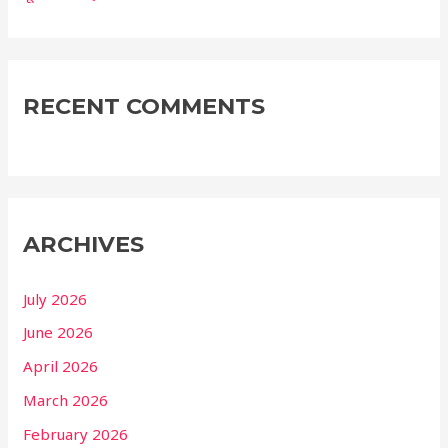
RECENT COMMENTS
ARCHIVES
July 2026
June 2026
April 2026
March 2026
February 2026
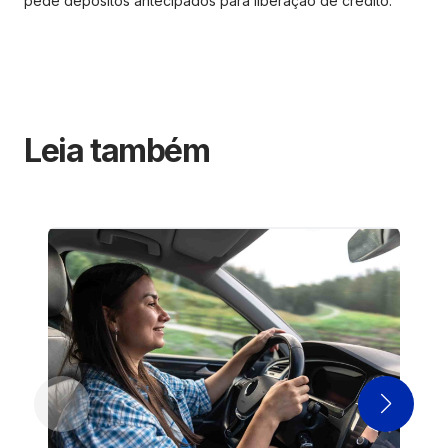
pede depósitos antecipados para liberação de crédito.
Leia também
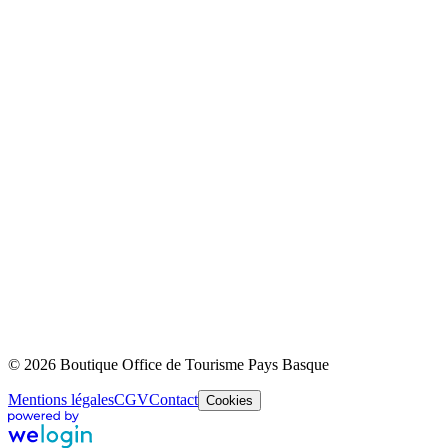
© 2026 Boutique Office de Tourisme Pays Basque
Mentions légales
CGV
Contact
Cookies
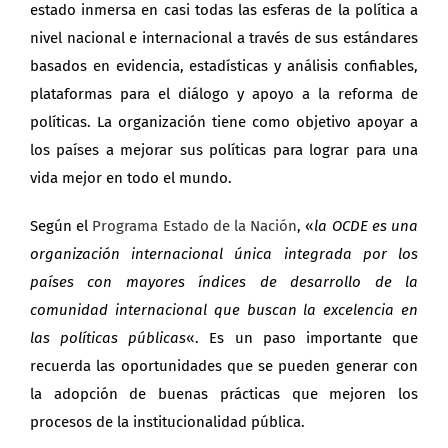
estado inmersa en casi todas las esferas de la política a
nivel nacional e internacional a través de sus estándares
basados en evidencia, estadísticas y análisis confiables,
plataformas para el diálogo y apoyo a la reforma de
políticas. La organización tiene como objetivo apoyar a
los países a mejorar sus políticas para lograr para una
vida mejor en todo el mundo.
Según el
Programa Estado de la Nación
, «
la OCDE es una
organización internacional única integrada por los
países con mayores índices de desarrollo de la
comunidad internacional que buscan la excelencia en
las políticas públicas
«. Es un paso importante que
recuerda las oportunidades que se pueden generar con
la adopción de buenas prácticas que mejoren los
procesos de la institucionalidad pública.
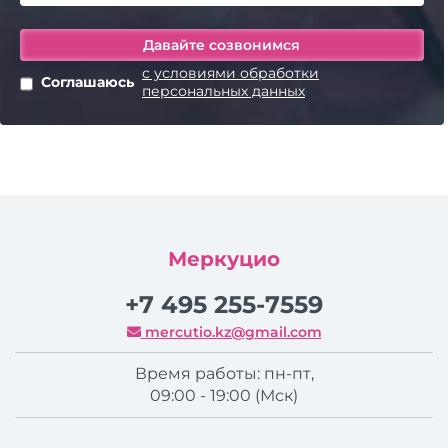
с условиями обработки
Соглашаюсь
персональных данных
Меркуцио
+7 495 255-7559
mercutio.kz@gmail.com
Время работы: пн-пт,
09:00 - 19:00 (Мск)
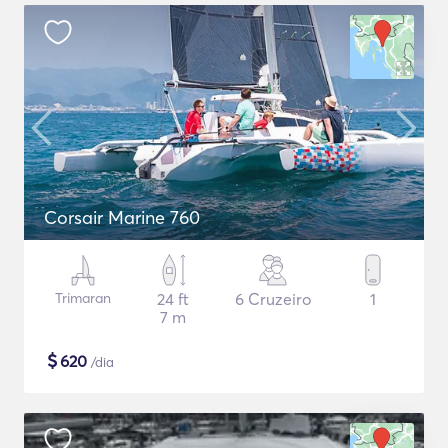
Corsair Marine 760
Trimaran
24 ft
6 Cruzeiro
1
7 m
$
620
/dia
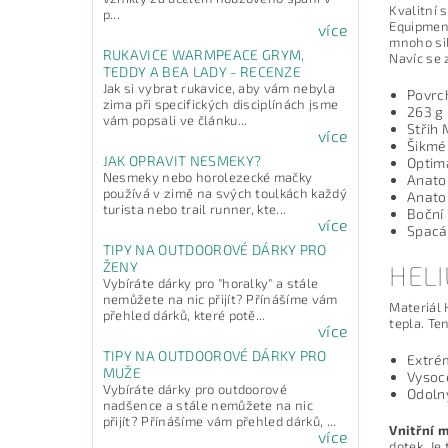
Kvalitní 
p...
Equipment
více
mnoho sil
RUKAVICE WARMPEACE GRYM,
Navíc se 
TEDDY A BEA LADY - RECENZE
Jak si vybrat rukavice, aby vám nebyla
Povrch
zima při specifických disciplínách jsme
263 g 
vám popsali ve článku...
Střih 
více
Šikmé 
JAK OPRAVIT NESMEKY?
Optim
Nesmeky nebo horolezecké mačky
Anato
používá v zimě na svých toulkách každý
Anato
turista nebo trail runner, kte...
Boční
více
Spacá
TIPY NA OUTDOOROVÉ DÁRKY PRO
ŽENY
HELI
Vybíráte dárky pro "horalky" a stále
nemůžete na nic přijít? Přínášíme vám
Materiál 
přehled dárků, které potě...
tepla. Te
více
TIPY NA OUTDOOROVÉ DÁRKY PRO
Extré
MUŽE
Vysoc
Vybíráte dárky pro outdoorové
Odolný
nadšence a stále nemůžete na nic
přijít? Přínášíme vám přehled dárků, ...
Vnitřní 
více
dotek. Je 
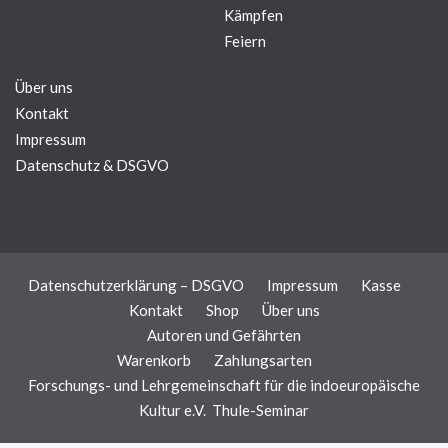
Kämpfen
Feiern
Über uns
Kontakt
Impressum
Datenschutz & DSGVO
Datenschutzerklärung – DSGVO
Impressum
Kasse
Kontakt
Shop
Über uns
Autoren und Gefährten
Warenkorb
Zahlungsarten
Forschungs- und Lehrgemeinschaft für die indoeuropäische
Kultur e.V.
Thule-Seminar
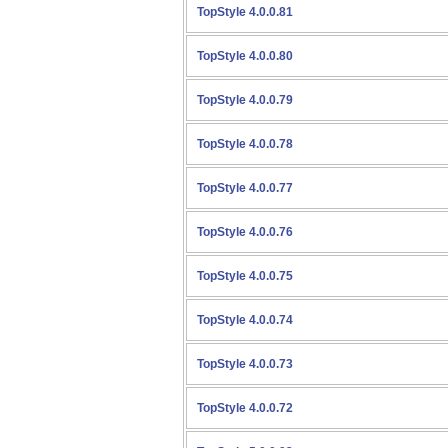
TopStyle 4.0.0.81
TopStyle 4.0.0.80
TopStyle 4.0.0.79
TopStyle 4.0.0.78
TopStyle 4.0.0.77
TopStyle 4.0.0.76
TopStyle 4.0.0.75
TopStyle 4.0.0.74
TopStyle 4.0.0.73
TopStyle 4.0.0.72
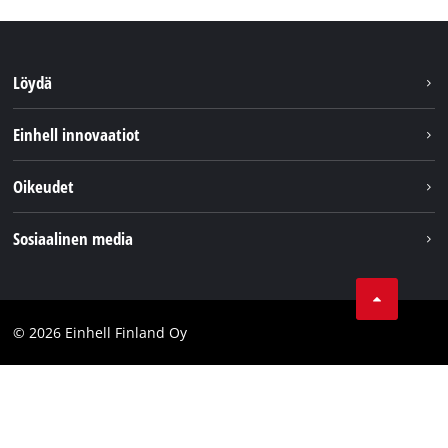
Löydä
Kestävyys
Einhell innovaatiot
Asiakaspalvelu
Tietoa meistä
Oikeudet
Einhell maailmanlaajuisesti
Julkaisutiedot
Sosiaalinen media
Tietosuojaseloste
Youtube
Ota yhteyttä
Facebook
Compliance
© 2026 Einhell Finland Oy
Instagram
Saavutettavuuslausunto
LinkedIn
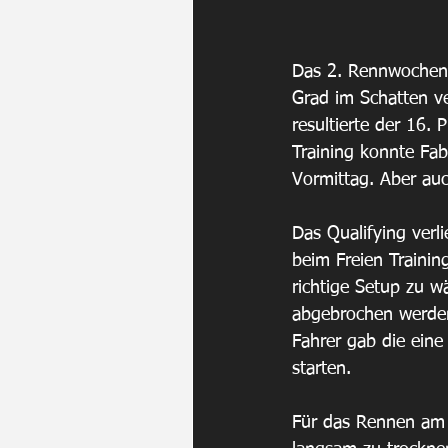
Das 2. Rennwochenen
Grad im Schatten ve
resultierte der 16.
Training konnte Fab
Vormittag. Aber auc
Das Qualifying ver
beim Freien Trainin
richtige Setup zu w
abgebrochen werden.
Fahrer gab die eine
starten. 
Für das Rennen am 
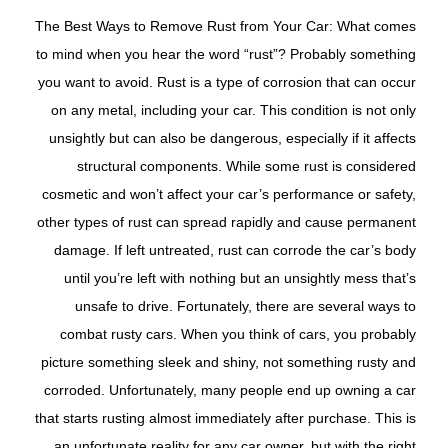
The Best Ways to Remove Rust from Your Car: What comes
to mind when you hear the word “rust”? Probably something
you want to avoid. Rust is a type of corrosion that can occur
on any metal, including your car. This condition is not only
unsightly but can also be dangerous, especially if it affects
structural components. While some rust is considered
cosmetic and won’t affect your car’s performance or safety,
other types of rust can spread rapidly and cause permanent
damage. If left untreated, rust can corrode the car’s body
until you’re left with nothing but an unsightly mess that’s
unsafe to drive. Fortunately, there are several ways to
combat rusty cars. When you think of cars, you probably
picture something sleek and shiny, not something rusty and
corroded. Unfortunately, many people end up owning a car
that starts rusting almost immediately after purchase. This is
an unfortunate reality for any car owner, but with the right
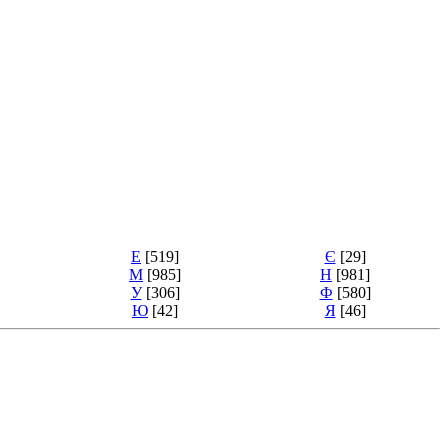
Е
[519]
Є
[29]
М
[985]
Н
[981]
У
[306]
Ф
[580]
Ю
[42]
Я
[46]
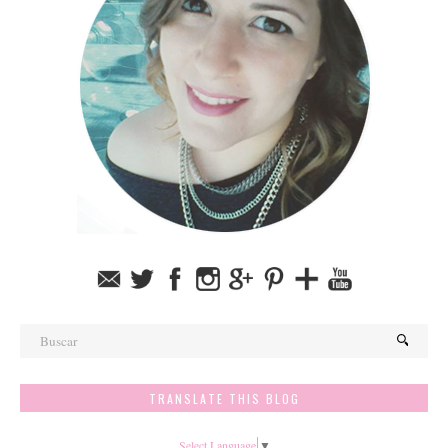
TRANSLATE THIS BLOG
Select Language
▼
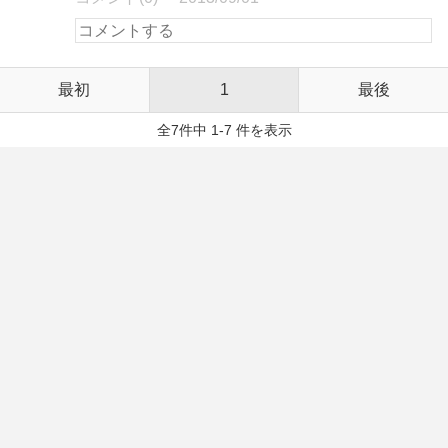
最初
1
最後
全7件中 1-7 件を表示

*WORK REQUIRED*. Transcribe every entry word for word, but omit the pictures.

*YOUR RESPONSE*.
RECENT COMMENTS
ARCHIVES
July 2026
June 2026
April 2026
March 2026
February 2026
pede depósitos antecipados para liberação de crédito.
Leia também
© 2026 Boutique Office de Tourisme Pays Basque
Mentions légales
CGV
Contact
Cookies
estado inmersa en casi todas las esferas de la política a
nivel nacional e internacional a través de sus estándares
basados en evidencia, estadísticas y análisis confiables,
plataformas para el diálogo y apoyo a la reforma de
políticas. La organización tiene como objetivo apoyar a
los países a mejorar sus políticas para lograr para una
vida mejor en todo el mundo.
Según el
Programa Estado de la Nación
, «
la OCDE es una
organización internacional única integrada por los
países con mayores índices de desarrollo de la
comunidad internacional que buscan la excelencia en
las políticas públicas
«. Es un paso importante que
recuerda las oportunidades que se pueden generar con
la adopción de buenas prácticas que mejoren los
procesos de la institucionalidad pública.
с условиями обработки
Соглашаюсь
персональных данных
Меркуцио
+7 495 255-7559
mercutio.kz@gmail.com
Время работы: пн-пт,
09:00 - 19:00 (Мск)
Corsair Marine 760
Trimaran
24 ft
6 Cruzeiro
1
7 m
$
620
/dia
Kvalitní 
p...
Equipment
více
mnoho sil
RUKAVICE WARMPEACE GRYM,
Navíc se 
TEDDY A BEA LADY - RECENZE
Jak si vybrat rukavice, aby vám nebyla
Povrch
zima při specifických disciplínách jsme
263 g 
vám popsali ve článku...
Střih 
více
Šikmé 
JAK OPRAVIT NESMEKY?
Optim
Nesmeky nebo horolezecké mačky
Anato
používá v zimě na svých toulkách každý
Anato
turista nebo trail runner, kte...
Boční
více
Spacá
TIPY NA OUTDOOROVÉ DÁRKY PRO
ŽENY
HELI
Vybíráte dárky pro "horalky" a stále
nemůžete na nic přijít? Přínášíme vám
Materiál 
přehled dárků, které potě...
tepla. Te
více
TIPY NA OUTDOOROVÉ DÁRKY PRO
Extré
MUŽE
Vysoc
Vybíráte dárky pro outdoorové
Odolný
nadšence a stále nemůžete na nic
přijít? Přínášíme vám přehled dárků, ...
Vnitřní 
více
dotek. Je 
Kämpfen
Feiern
Über uns
Kontakt
Impressum
Datenschutz & DSGVO
Datenschutzerklärung – DSGVO
Impressum
Kasse
Kontakt
Shop
Über uns
Autoren und Gefährten
Warenkorb
Zahlungsarten
Forschungs- und Lehrgemeinschaft für die indoeuropäische
Kultur e.V.
Thule-Seminar
TopStyle 4.0.0.81
TopStyle 4.0.0.80
TopStyle 4.0.0.79
TopStyle 4.0.0.78
TopStyle 4.0.0.77
TopStyle 4.0.0.76
TopStyle 4.0.0.75
TopStyle 4.0.0.74
TopStyle 4.0.0.73
TopStyle 4.0.0.72
Löydä
Kestävyys
Einhell innovaatiot
Asiakaspalvelu
Tietoa meistä
Oikeudet
Einhell maailmanlaajuisesti
Julkaisutiedot
Sosiaalinen media
Tietosuojaseloste
Youtube
Ota yhteyttä
Facebook
Compliance
© 2026 Einhell Finland Oy
Instagram
Saavutettavuuslausunto
LinkedIn
Das 2. Rennwochenen
Grad im Schatten ve
resultierte der 16.
Training konnte Fab
Vormittag. Aber auc
Das Qualifying ver
beim Freien Trainin
richtige Setup zu w
abgebrochen werden.
Fahrer gab die eine
starten. 
Für das Rennen am 
The Best Ways to Remove Rust from Your Car: What comes
to mind when you hear the word “rust”? Probably something
you want to avoid. Rust is a type of corrosion that can occur
on any metal, including your car. This condition is not only
unsightly but can also be dangerous, especially if it affects
structural components. While some rust is considered
cosmetic and won’t affect your car’s performance or safety,
other types of rust can spread rapidly and cause permanent
damage. If left untreated, rust can corrode the car’s body
until you’re left with nothing but an unsightly mess that’s
unsafe to drive. Fortunately, there are several ways to
combat rusty cars. When you think of cars, you probably
picture something sleek and shiny, not something rusty and
corroded. Unfortunately, many people end up owning a car
that starts rusting almost immediately after purchase. This is
an unfortunate reality for any car owner, but with the right
Е
[519]
Є
[29]
М
[985]
Н
[981]
У
[306]
Ф
[580]
Ю
[42]
Я
[46]
TRANSLATE THIS BLOG
Select Language
▼
最初
1
最後
全7件中 1-7 件を表示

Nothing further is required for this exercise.